In order to gain Global Scholar (GS) designation in the course catalog, your course syllabus must meet essential course criteria and be approved through the curriculum review and approval process. Once approved, designated Global Scholar (GS) courses will count toward students’ achievement of a Global Scholar distinction on their transcripts.

UW Oshkosh Global Scholar criteria and learning outcomes are based on Best Practice as developed by AAC&U’s Shared Futures and LEAP (Liberal Education for America’s Promise) initiatives, which informed our campus Essential Learning Outcomes and helped to shape the University Studies Program.

AAC&U, in its Global Learning Value Rubric defines Global Learning as

“a critical analysis of and an engagement with complex, interdependent global systems and legacies (such as natural, physical, social, cultural, economic and political) and their implications for people’s lives and the earth’s sustainability. Through global learning, students should (1) become informed, open-minded, and responsible people who are attentive to diversity across the spectrum of differences, (2) seek to understand how their actions affect both local and global communities, and (3) address the world’s most pressing and enduring issues collaboratively and equitably.”

Global Scholar (GS) Course Criteria

Each Global Scholar course syllabus must contain the following three elements:

1) A statement concerning the Global Scholar designation. Copy and paste the statement below into your syllabus or write a statement of your own that is substantially similar.

Global Scholar courses build upon the knowledge, skills and perspectives that students gain in their (required) USP Global Citizenship (GC) course. Together, GC and GS courses aim to provide students with the knowledge of nations, cultures or societies beyond the U.S.; the recognition of how interaction, interdependence and inequity among diverse geographical, social, political, or economic systems have shaped historical and contemporary global challenges and opportunities; and the skills needed to engage with the responsibilities of informed citizenship in a complex, interdependent and changing world.

2) The course itself should:

  • Examine nations, cultures and societies beyond the U.S. historically or in the present.
  • Appreciate diverse human ideas and traditions.
  • Understand forms of and sources of interaction, interdependence and inequity at the local and global levels.

The syllabus should provide a sense of how these three criteria are addressed in the course.

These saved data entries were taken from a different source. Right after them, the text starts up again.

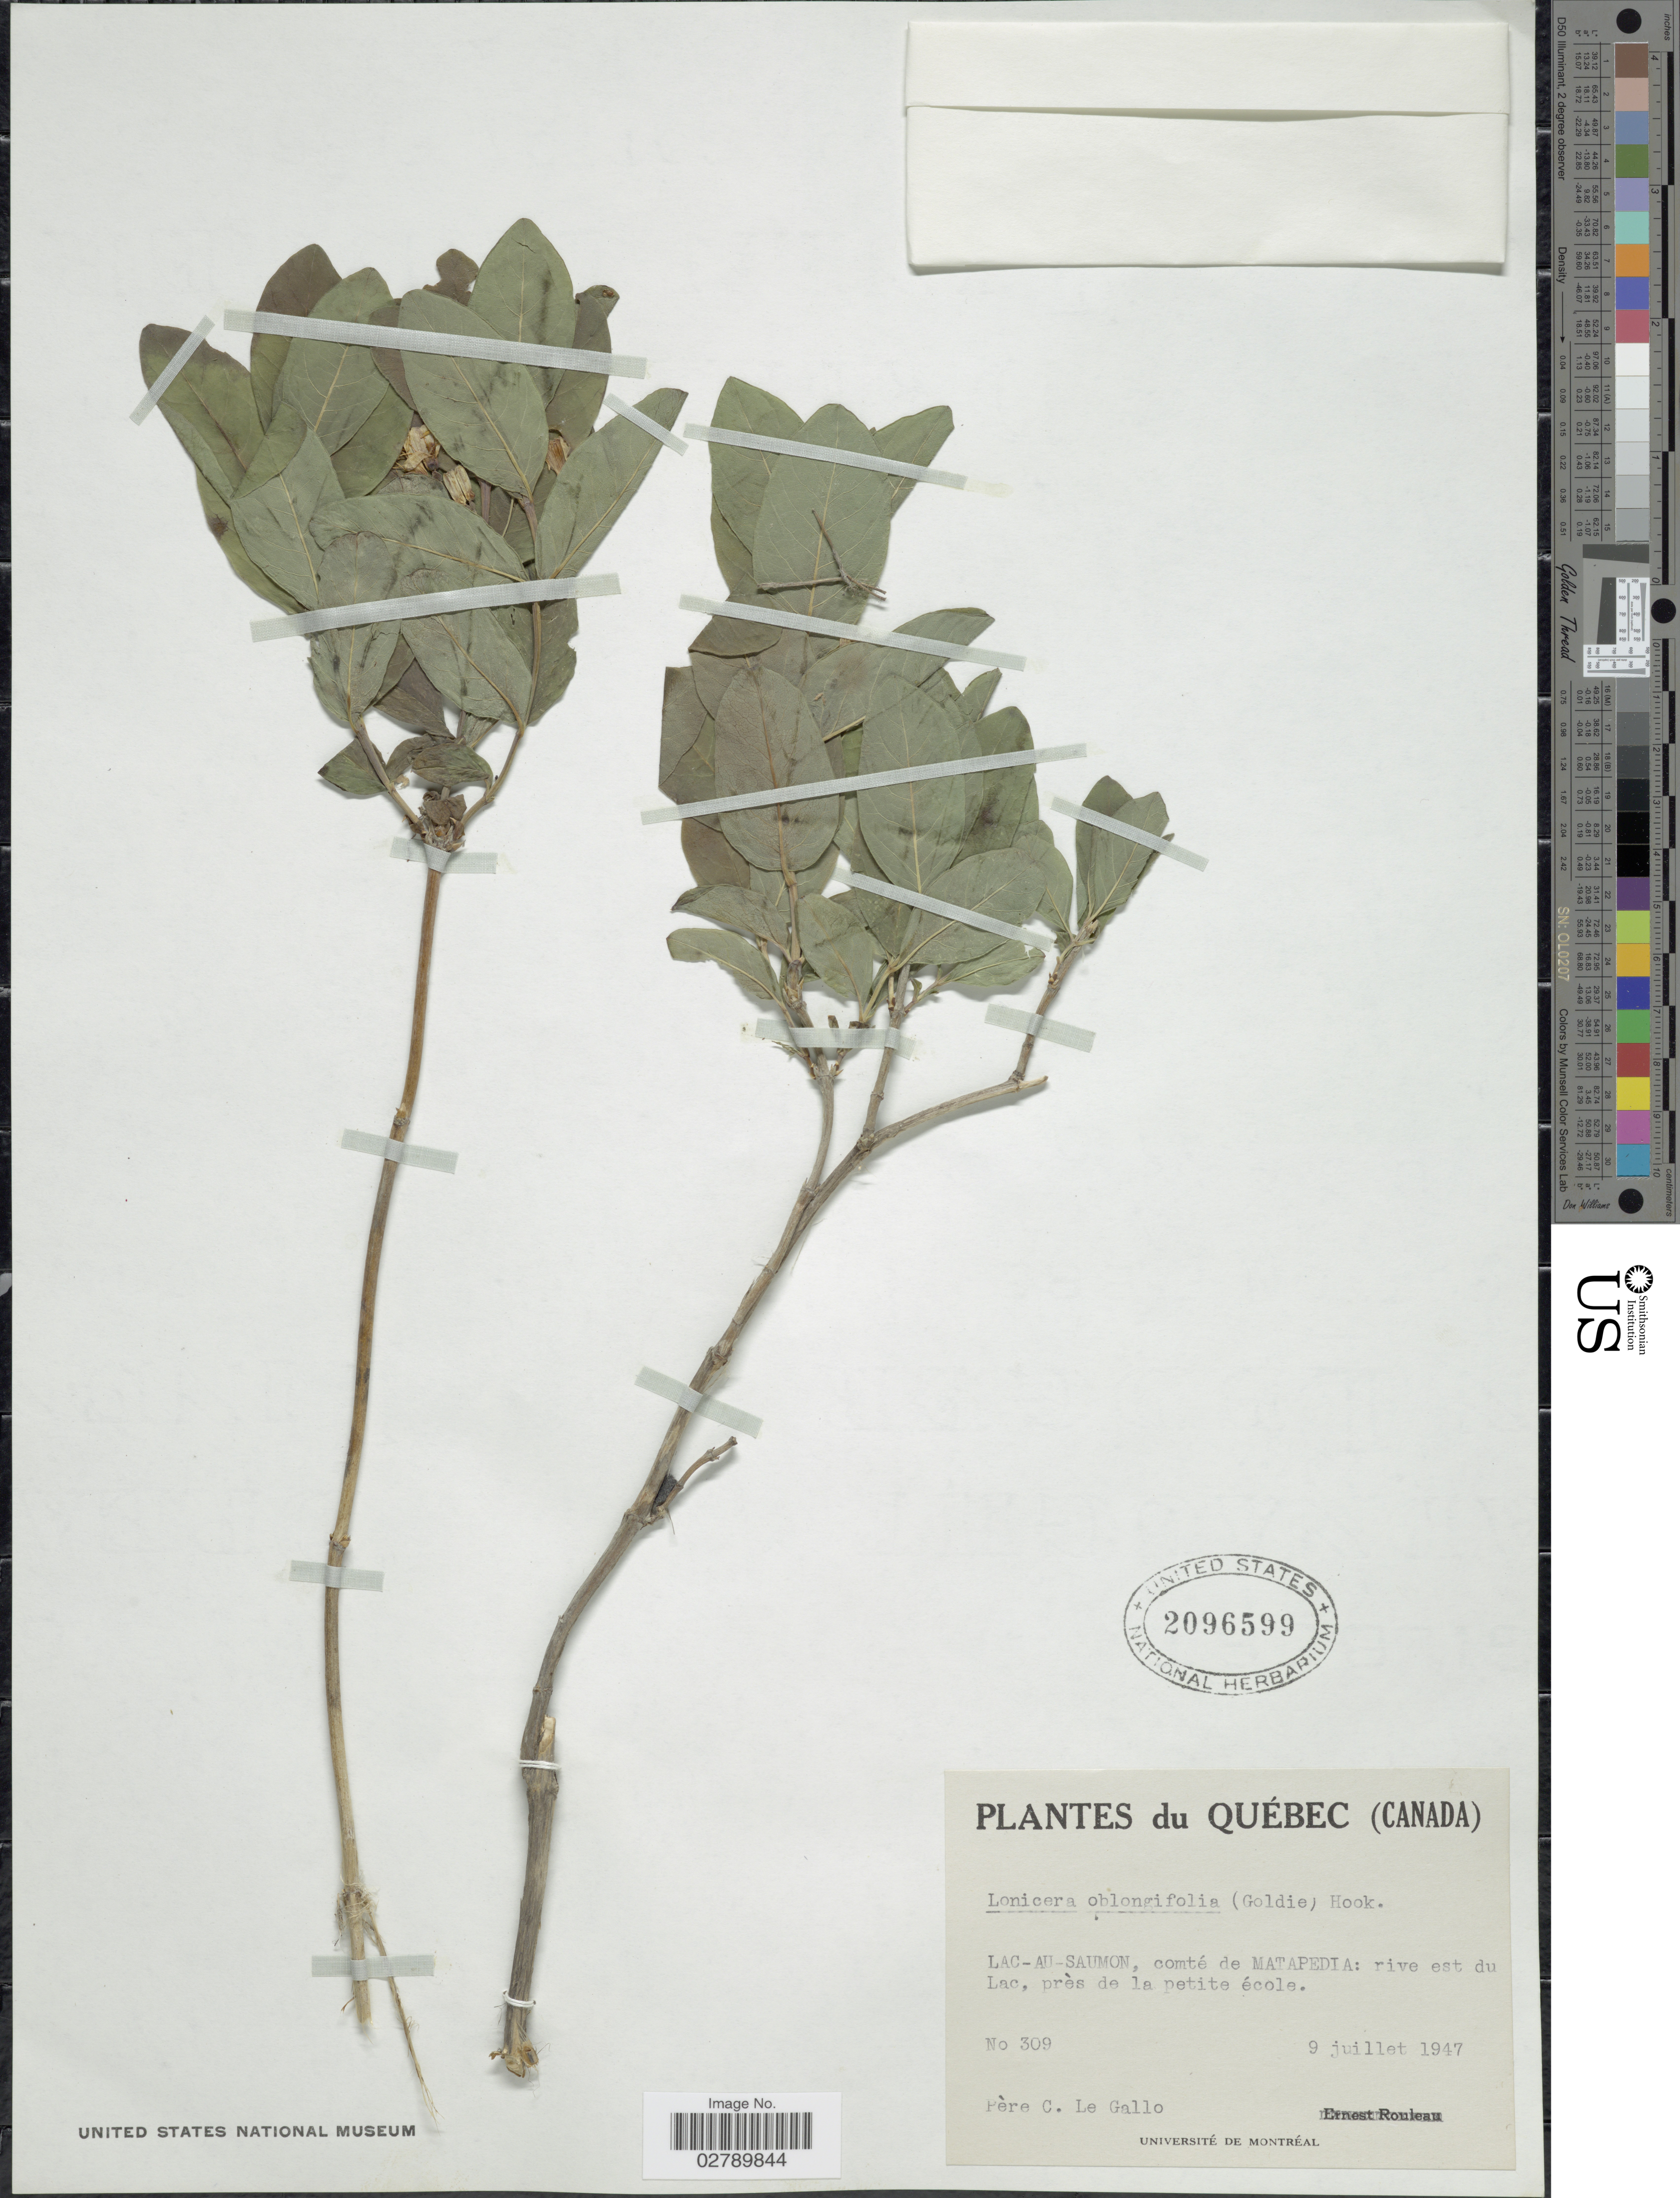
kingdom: Plantae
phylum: Tracheophyta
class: Magnoliopsida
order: Dipsacales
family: Caprifoliaceae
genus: Lonicera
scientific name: Lonicera oblongifolia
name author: Hook.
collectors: P. Le Gallo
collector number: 309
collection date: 1947-07-09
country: Canada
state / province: Quebec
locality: Lac-Au-Saumon, comté de Matapedia: rive est du Lac, près de la petite école.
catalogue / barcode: US 2096599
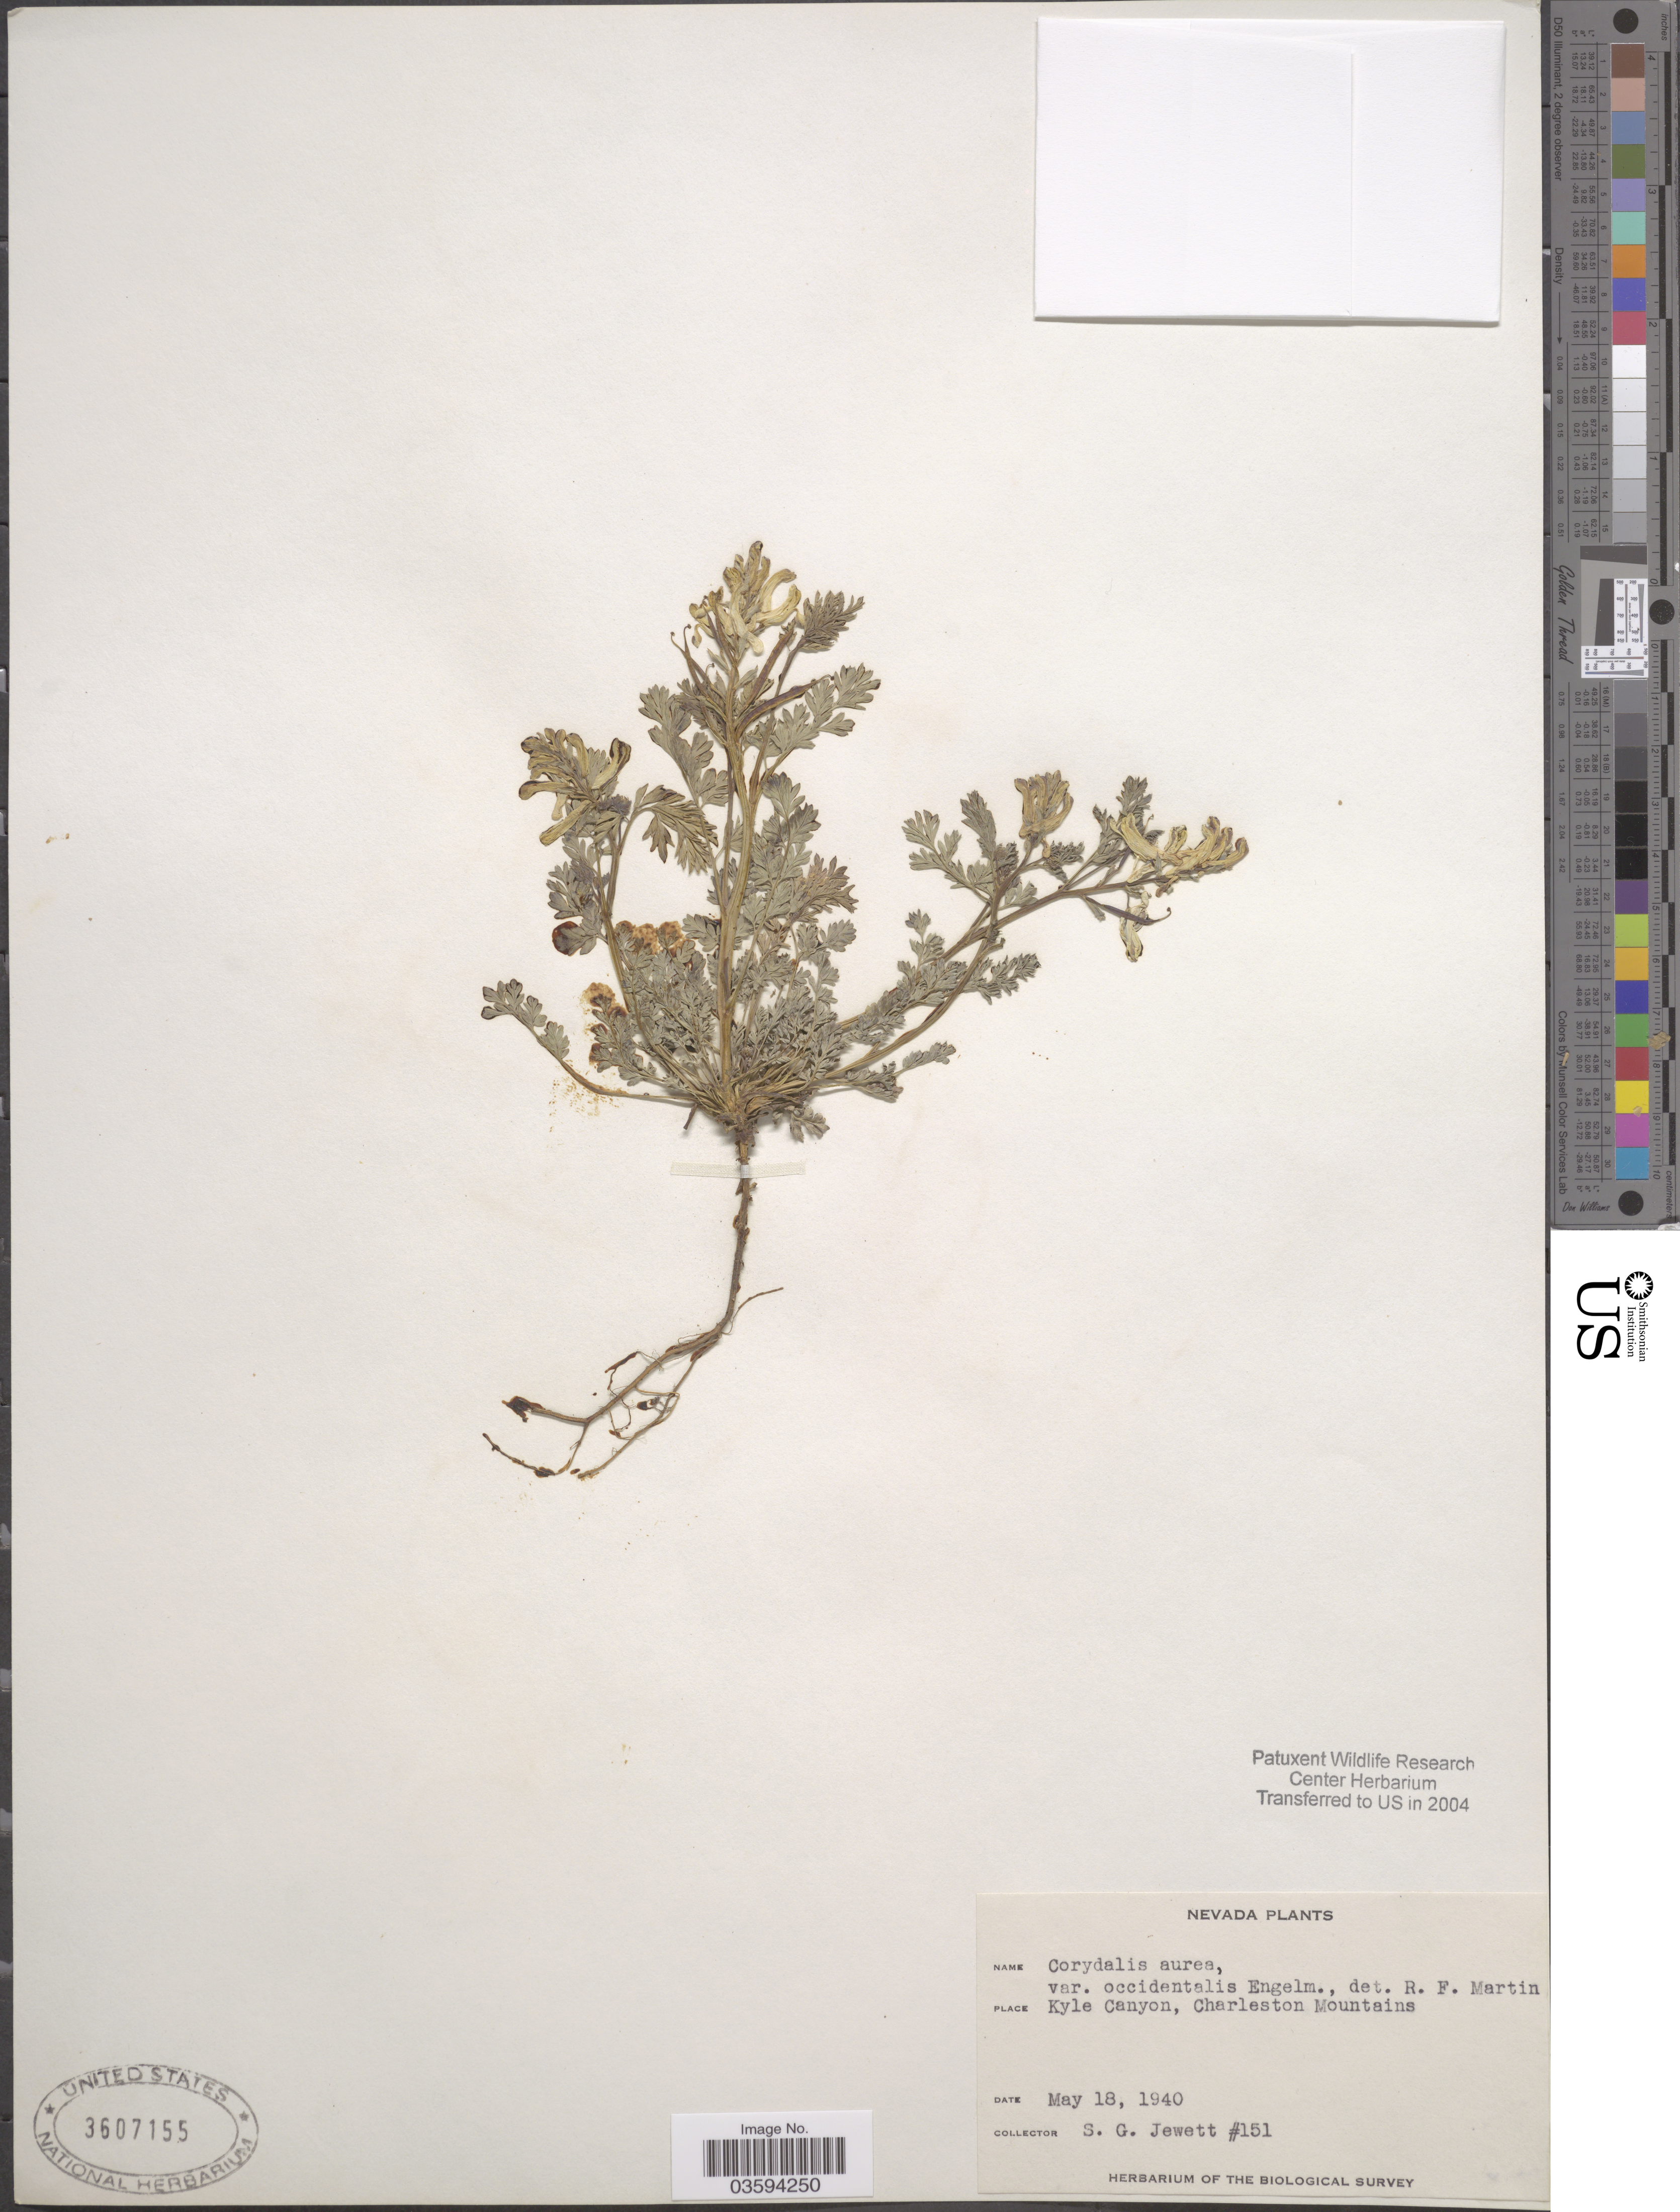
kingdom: Plantae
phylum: Tracheophyta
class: Magnoliopsida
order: Ranunculales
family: Papaveraceae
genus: Corydalis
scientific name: Corydalis aurea subsp. occidentalis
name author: Willd.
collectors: S. Jewett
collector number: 151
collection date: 1940-05-18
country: United States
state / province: Nevada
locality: Kyle Canyon, Charleston Mountains.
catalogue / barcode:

The course description, goals, content, readings, assignments, and projects as detailed in the syllabus should clearly reflect these key course criteria.

A central element of any Global Scholar course is an emphasis on interaction and interdependence at the local and global levels (criteria c above). This can be difficult both for students to understand and for instructors to incorporate in their course.  Global Scholar courses provide students with opportunities to grapple with interdependence, complexity and in connection. For some this interdependence is best exemplified by systems thinking.

“The real system is interconnected.  No part of the human race is separate either from other human beings or from the global ecosystem. It will not be possible in this integrated world for your heart to succeed if your lungs fail, or for your company to succeed if your workers fail, or for the rich in Los Angeles to succeed if the poor in Los Angeles fail, or for Europe to succeed if Africa fails, or for the global economy to succeed if the global environment fails.” –  Donella Meadows, Thinking in Systems, December 2008

3)  Adapt at least two of the Global Citizenship / Scholar Student Learning Outcomes (from the eight listed below) to the specific course and list them in the syllabus among the course student learning outcomes. See Writing Global Learning Outcomes for additional guidance and examples.

  1. Students will gain knowledge of global systems, movements, institutions of cooperation and / or fundamental international agreements.
  2. Students will acquire knowledge of and appreciation for diverse beliefs, ideas, traditions and / or geographical, social, political or economic systems.
  3. Students will examine how diversity in value systems and cultures and / or inequities among geographical, social, political, or economic systems have shaped past and / or contemporary global challenges and opportunities.
  4. Students will be able to recognize the construction of identity as shaped by cultural heritage and / or patterns of power or privilege.
  5. Students will gain competency or familiarity with different forms of intercultural communication.
  6. Students will recognize diverse methodological or disciplinary lenses used to examine global challenges, past or present.
  7. Students will recognize the connections, past or present, between personal experiences, local action and global impact.
  8. Students will critically, creatively, independently and / or collaboratively engage with global challenges and opportunities.